For the ADR vs AGENTS: CLIs usually load the AGENTS.md with a tag saying: "this context may or may not be relevant to your tasks. You should not respond to this context unless it is highly relevant to your task." That's claude code for instance. So ADR is rather something agents would not question.

Go linting: That's weird, ill take a look

Docs vs comments: great point but i think they serve two purposes. one is global (specs, design docs, etc.) and one is local (how a method works, or reason for a specific workaround)
danoandco
·4 months ago·discuss
true, i think the key thing is explaining somewhere in the repo "why" something was done. like the rationale for choosing X over Y service for instance.

maybe this record is just the git log, and the agent just needs to access the git log.

we'll see how that matures over time
danoandco
·4 months ago·discuss
OpenAI published an article and demo for scoring how well AI agents can work in a codebase (https://openai.com/index/harness-engineering/, https://www.youtube.com/watch?v=rhsSqr0jdFw).
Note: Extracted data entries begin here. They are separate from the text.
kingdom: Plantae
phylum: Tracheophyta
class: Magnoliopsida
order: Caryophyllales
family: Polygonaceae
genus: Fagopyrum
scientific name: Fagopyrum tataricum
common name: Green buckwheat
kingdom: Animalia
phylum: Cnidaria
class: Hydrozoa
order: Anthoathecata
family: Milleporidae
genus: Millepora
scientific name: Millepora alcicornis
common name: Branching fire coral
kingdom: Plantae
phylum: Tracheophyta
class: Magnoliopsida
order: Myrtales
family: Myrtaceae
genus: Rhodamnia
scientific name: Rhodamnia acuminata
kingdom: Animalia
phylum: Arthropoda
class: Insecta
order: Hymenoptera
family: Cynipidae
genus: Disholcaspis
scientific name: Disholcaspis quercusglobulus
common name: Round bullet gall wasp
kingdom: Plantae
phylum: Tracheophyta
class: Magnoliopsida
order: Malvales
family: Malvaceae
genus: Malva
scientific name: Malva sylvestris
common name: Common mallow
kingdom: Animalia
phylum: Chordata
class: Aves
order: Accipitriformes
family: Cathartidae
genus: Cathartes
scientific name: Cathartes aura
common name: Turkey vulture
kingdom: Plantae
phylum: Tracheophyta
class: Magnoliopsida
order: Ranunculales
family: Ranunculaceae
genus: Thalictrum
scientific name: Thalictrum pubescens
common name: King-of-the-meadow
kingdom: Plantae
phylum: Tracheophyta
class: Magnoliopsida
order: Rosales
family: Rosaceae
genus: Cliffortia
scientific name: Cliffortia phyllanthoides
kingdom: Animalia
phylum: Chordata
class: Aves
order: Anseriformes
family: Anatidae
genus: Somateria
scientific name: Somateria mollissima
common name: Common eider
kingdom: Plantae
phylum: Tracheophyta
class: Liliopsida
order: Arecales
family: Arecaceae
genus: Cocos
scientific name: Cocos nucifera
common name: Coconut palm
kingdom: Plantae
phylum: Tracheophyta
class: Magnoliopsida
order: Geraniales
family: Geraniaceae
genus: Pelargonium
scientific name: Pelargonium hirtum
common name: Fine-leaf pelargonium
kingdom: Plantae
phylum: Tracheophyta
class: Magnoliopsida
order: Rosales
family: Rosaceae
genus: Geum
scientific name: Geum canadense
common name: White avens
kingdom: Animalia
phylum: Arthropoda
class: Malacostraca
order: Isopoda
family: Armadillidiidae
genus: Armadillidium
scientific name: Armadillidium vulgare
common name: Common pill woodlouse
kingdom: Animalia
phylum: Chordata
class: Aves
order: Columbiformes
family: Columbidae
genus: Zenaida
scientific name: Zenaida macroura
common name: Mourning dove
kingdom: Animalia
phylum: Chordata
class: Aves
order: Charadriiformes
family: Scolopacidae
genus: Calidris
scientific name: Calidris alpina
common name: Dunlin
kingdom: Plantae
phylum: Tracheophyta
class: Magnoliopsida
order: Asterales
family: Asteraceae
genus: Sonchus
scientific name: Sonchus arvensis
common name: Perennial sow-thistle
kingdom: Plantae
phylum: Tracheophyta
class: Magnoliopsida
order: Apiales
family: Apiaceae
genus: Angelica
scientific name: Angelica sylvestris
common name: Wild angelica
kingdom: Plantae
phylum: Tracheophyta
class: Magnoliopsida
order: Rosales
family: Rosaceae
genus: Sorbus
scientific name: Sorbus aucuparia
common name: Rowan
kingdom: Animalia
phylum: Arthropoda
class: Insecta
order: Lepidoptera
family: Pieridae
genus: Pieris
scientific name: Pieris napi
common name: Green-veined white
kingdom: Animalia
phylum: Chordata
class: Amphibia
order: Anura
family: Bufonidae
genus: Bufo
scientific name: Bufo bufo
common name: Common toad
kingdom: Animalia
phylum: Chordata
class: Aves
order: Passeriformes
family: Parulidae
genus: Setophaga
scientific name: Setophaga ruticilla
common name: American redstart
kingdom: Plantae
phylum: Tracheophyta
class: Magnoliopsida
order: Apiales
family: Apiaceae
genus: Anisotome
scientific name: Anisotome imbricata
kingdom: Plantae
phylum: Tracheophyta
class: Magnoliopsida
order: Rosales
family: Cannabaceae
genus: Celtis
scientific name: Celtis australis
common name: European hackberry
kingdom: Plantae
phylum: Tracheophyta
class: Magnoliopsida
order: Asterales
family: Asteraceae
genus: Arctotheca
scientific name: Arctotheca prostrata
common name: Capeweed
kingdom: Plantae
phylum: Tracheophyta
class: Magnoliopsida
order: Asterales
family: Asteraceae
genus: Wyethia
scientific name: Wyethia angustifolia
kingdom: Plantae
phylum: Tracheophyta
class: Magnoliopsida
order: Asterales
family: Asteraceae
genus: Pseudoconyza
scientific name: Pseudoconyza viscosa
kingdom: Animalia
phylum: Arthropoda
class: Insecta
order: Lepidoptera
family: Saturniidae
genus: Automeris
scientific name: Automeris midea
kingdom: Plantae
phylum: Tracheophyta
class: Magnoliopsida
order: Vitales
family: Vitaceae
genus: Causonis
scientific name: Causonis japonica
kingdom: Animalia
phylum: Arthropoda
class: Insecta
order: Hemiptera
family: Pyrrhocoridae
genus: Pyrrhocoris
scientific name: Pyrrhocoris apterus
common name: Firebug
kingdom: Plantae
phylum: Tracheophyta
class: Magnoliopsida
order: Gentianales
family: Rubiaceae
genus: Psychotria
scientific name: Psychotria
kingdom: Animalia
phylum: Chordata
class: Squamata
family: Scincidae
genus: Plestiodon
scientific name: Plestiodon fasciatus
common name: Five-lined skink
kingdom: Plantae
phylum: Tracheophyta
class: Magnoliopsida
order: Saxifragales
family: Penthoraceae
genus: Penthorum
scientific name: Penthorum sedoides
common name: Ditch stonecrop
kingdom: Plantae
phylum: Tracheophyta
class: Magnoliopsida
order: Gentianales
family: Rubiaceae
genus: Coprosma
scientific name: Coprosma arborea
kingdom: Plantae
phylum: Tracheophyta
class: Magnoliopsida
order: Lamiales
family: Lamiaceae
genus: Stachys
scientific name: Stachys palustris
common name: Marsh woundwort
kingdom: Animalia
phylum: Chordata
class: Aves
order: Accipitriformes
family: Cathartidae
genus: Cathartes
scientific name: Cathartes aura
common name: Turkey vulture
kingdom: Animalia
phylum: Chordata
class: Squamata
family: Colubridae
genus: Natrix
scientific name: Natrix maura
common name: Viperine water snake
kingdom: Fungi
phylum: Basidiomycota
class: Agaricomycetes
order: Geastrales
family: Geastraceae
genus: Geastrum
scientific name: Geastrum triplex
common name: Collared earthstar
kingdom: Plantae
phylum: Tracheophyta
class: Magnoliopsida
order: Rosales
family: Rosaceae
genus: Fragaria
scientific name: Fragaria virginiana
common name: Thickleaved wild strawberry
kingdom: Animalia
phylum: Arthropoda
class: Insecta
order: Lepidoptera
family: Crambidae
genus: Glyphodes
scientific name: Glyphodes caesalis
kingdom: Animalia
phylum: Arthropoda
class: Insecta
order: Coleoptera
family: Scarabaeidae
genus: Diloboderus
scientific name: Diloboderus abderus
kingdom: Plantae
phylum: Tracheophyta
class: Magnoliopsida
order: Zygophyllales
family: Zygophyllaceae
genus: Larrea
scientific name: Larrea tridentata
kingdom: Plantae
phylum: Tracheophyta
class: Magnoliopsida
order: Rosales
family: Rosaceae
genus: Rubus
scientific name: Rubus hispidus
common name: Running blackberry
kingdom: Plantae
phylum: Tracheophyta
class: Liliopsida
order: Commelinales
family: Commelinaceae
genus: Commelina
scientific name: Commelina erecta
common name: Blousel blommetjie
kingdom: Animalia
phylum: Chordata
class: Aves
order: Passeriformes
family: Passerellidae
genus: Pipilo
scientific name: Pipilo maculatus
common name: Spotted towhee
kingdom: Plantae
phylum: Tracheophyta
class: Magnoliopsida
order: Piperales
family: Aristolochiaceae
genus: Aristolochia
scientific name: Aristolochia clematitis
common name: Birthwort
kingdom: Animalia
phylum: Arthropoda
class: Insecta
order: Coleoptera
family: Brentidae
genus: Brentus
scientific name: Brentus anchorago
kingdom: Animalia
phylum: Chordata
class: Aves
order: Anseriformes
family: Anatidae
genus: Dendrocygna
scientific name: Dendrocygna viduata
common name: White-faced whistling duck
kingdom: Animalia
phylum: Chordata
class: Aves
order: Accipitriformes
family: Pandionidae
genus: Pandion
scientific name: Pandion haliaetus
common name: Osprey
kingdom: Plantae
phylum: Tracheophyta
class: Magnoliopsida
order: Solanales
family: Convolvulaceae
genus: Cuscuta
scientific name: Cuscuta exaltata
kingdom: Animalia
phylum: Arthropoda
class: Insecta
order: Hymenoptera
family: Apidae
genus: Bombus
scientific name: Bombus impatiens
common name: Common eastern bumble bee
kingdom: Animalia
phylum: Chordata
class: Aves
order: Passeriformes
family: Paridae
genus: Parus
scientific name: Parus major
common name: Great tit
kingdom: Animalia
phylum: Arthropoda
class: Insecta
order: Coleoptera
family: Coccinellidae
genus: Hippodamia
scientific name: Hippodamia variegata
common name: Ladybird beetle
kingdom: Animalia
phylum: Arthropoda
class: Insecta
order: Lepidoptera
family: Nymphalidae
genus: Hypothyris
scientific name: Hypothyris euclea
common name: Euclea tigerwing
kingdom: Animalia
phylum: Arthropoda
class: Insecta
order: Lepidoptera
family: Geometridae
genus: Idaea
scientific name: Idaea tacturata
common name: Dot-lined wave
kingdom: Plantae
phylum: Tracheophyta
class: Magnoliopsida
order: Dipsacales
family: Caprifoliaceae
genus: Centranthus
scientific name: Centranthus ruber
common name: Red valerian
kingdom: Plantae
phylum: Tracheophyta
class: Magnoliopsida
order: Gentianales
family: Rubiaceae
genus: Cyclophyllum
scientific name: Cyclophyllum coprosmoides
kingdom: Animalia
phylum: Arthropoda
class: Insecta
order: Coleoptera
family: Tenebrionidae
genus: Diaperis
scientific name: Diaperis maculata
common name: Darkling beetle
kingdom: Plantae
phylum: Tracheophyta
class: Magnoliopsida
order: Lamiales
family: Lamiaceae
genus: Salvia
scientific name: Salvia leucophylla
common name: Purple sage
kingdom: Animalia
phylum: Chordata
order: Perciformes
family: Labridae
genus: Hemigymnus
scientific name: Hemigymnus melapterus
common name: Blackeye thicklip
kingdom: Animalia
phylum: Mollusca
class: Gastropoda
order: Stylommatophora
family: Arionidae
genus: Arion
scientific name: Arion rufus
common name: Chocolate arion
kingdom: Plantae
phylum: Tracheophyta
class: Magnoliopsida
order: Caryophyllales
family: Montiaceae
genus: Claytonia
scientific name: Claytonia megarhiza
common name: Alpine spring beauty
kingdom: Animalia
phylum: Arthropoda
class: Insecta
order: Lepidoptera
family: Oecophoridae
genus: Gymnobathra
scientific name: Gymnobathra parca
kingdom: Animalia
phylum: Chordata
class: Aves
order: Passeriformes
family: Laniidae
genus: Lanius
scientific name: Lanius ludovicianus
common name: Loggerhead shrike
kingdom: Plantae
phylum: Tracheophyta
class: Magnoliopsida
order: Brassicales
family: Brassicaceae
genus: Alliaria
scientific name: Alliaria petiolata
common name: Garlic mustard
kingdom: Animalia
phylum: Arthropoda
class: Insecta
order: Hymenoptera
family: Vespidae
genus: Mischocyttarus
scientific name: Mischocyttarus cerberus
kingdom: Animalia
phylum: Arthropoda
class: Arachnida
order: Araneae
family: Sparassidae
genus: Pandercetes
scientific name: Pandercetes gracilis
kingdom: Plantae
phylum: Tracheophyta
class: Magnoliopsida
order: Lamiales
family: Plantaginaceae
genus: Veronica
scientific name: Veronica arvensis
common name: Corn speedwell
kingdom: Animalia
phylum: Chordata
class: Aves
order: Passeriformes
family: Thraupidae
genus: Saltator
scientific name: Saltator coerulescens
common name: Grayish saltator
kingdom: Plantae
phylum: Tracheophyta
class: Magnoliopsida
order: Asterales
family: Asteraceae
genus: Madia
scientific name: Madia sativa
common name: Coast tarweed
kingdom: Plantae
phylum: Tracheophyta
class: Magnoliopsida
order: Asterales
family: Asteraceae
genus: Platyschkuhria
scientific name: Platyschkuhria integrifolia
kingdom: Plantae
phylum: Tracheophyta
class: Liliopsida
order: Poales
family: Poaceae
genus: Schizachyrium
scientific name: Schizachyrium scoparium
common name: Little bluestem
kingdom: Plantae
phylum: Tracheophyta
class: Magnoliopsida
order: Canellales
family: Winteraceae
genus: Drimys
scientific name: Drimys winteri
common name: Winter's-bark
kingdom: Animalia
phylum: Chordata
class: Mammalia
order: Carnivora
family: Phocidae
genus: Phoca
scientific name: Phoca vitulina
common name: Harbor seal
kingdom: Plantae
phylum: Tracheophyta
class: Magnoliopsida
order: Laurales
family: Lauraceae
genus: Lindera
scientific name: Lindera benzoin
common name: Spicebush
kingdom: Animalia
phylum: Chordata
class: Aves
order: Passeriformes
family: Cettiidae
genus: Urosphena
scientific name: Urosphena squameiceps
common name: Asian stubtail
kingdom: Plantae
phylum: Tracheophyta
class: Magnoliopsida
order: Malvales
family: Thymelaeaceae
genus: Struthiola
We turned it into a free tool anyone can use.

Paste any public GitHub repo (or connect a private one) and get a live score across seven dimensions: bootstrap setup, task entry points, test harnesses, lint gates, agent docs, structured documentation, and decision records. It clones the repo, runs static analysis, and scores each dimension 0-3 with evidence pulled from actual files. Takes about 60 seconds.

Some repos we scored:

PostHog: https://twill.ai/score/fd033516-628b-4c7c-8db6-d84e3f2737ba

Supabase: https://twill.ai/score/b2825715-6c3d-4de1-a21b-fc5d9b17103b

Codex: https://twill.ai/score/d7372d95-0501-4ad3-ae90-8f112ccafee0

The pattern we keep seeing: most repos lose points on agent-specific docs and decision records. Everything else tends to be decent.

We built this scorecard as a free tool because agent performance is bounded by repo structure, not just model quality.

Would love to hear what scores people get. And whether the rubric is missing anything.